Saíram pela vila, um lugar de casas pequenas e acolhedoras, alguns armazéns, riachos límpidos e árvores majestosas. Nas ruas encontravam pessoas com suas tendas vendendo diversos artigos, frutas e verduras, as crianças brincavam ziguezagueando por entre os aldeões, as galinhas corriam livremente, assim como cães sem dono, os pássaros cantavam suas melodias perfeitas. Yasmin era toda surpresa, não tinha visto coisa igual, o que lembrava era apenas de viver sua vida ao lado da velha feiticeira que chamava carinhosamente de avó, porém para Eduardo, aquele lugar não era nada de outro mundo, ele já havia conhecidos outros vilarejos, mas ficava feliz ao ver o olhar de admiração dela a cada novo detalhe que observavam em seu trajeto.

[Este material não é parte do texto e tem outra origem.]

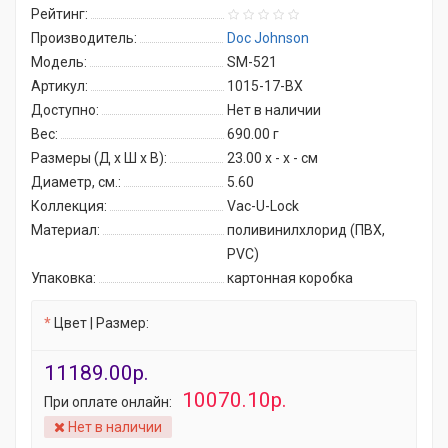
Рейтинг:
Производитель:
Doc Johnson
Модель:
SM-521
Артикул:
1015-17-BX
Доступно:
Нет в наличии
Вес:
690.00
г
Размеры (Д x Ш x В):
23.00 x - x - см
Диаметр, см.:
5.60
Коллекция:
Vac-U-Lock
Материал:
поливинилхлорид (ПВХ,
PVC)
Упаковка:
картонная коробка
Цвет | Размер:
11189.00р.
10070.10р.
При оплате онлайн:
Нет в наличии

Eles continuaram andando, quando perceberam, estavam diante de um imenso portão de ferro e do outro lado, um lindo jardim, como um tapete verde com lindos canteiros coloridos. Eduardo abriu o portão dando passagem a Yasmin. Ela sentou-se embaixo de um salgueiro e ele sentou ao seu lado, ficaram em silêncio admirando a beleza do lugar, quando Yasmim quebrou o silêncio: “Nunca imaginei que lugares como este existissem. Tão belo... tão encantador.” – Num impulso Eduardo a repreendeu – “Você não costuma olhar-se muito no espelho, não é?" - ela sorriu timidamente, pegou a mão dele e disse: “Vamos, estou preocupada com o que aquele homem tinha a dizer".